A Single DNA Mutation Might Explain The Mystery Of The Zika Epidemic

A new study is arguing that a single mutation in the Zika virus could be behind the 2016 epidemic of brain damage in infants.

A simple mutation in one gene may have triggered the 2016 epidemic of infant brain damage tied to the once-innocuous Zika virus, Chinese researchers suggested on Thursday, based on a genetic comparison of old and new disease strains.

But outside experts expressed caution about the claim, reported in the journal Science, because it relies on just one ancestral strain of the virus to come to its conclusion.

Since an outbreak of the Zika virus began in Brazil in 2015, the tropical disease has spread to more than 40 nations, largely in the Americas, and also Puerto Rico.

Until that outbreak, the disease was regarded as a mild mosquito-borne virus marked by a purple rash, a less severe cousin to dengue and other tropical illnesses spreading worldwide in our era of cargo transport and jet travel. How the virus, spread by mosquito bites and sex, suddenly began causing severe brain damage — the abnormally small head size known as microcephaly — in thousands of newborns has puzzled public health experts throughout the epidemic.

“The most surprising result is only one mutation would have such a dramatic [effect],” study investigator Zhiheng Xu of the Chinese Academy of Science told BuzzFeed News by email. “We have expected that several more mutations are needed to have that kind of effect.”

In the study, the team compared a strain of the virus isolated from Cambodia in 2010 to three strains from the 2015 outbreak, finding that the earlier strain caused less damage to brain cells in baby mice and human cells. While the outbreak strains killed entire mouse litters and caused microcephaly, for example, the older strain only killed about 17% of them, and caused less severe and less frequent microcephaly.

To figure out why, the Chinese researchers generated seven different strains of the older virus type, each one adjusted to have just one genetic mutation seen in the more recent strains. The artificial strain carrying a single alteration to a gene called S139 (first noted by other researchers last year), which affects the coating of the virus, triggered the mortality and brain cell death seen in the outbreak strains. What’s more, when the researchers reversed the mutation in an outbreak strain isolated from Venezuela in 2016, it reduced the damage in mice and in human cells.

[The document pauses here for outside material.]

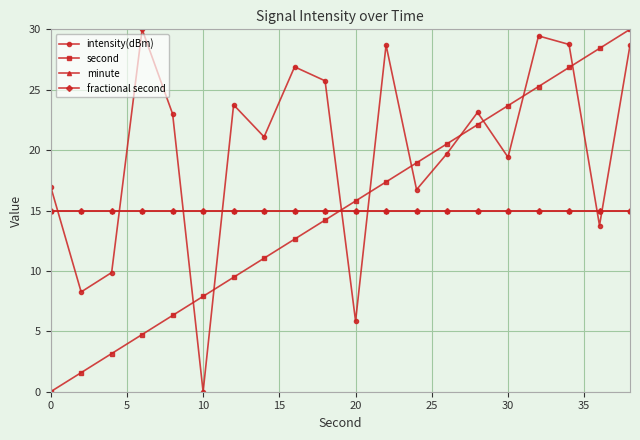

What is the value of the second point at the 19th from the left?

28.4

“This is very nice work to swap in and out viral [genetic] changes to see what happens,” infectious disease expert David O’Connor of the University of Wisconsin told BuzzFeed News.

“Having said that, we are still a long way from knowing the answer to the ‘Why Brazil, why now?’ question," he said.

That’s partly because the researchers have only shown the microcephaly effect in mice, not other lab animals more genetically similar to people. And they injected the virus into the mice, which doesn’t capture the whole route of transmission of the disease. Other scientists will also want to test more ancestral viruses than the 2010 Cambodian one.

Viruses pick up genetic mutations all the time, but few have outsized effects. Statistically, the mutation in the more recent Zika virus strains appears most likely to have arisen in May 2013, the study concluded. That happened just ahead of a Zika virus outbreak in French Polynesia marked by increased cases of the paralytic Guillain-Barre syndrome, a rare side effect linked to infection with the virus in adults.

Some evidence suggests the S139 mutation makes Zika virus more infectious, which might help explain why the mutation survived in its viral genome. Although this year the number of confirmed Zika infections has steeply declined in most places, the disease is still causing infant birth defects in 27 countries, according to the Pan American Health Organization. Infections are linked to nearly 3,700 microcephaly cases worldwide, including 98 cases in the US.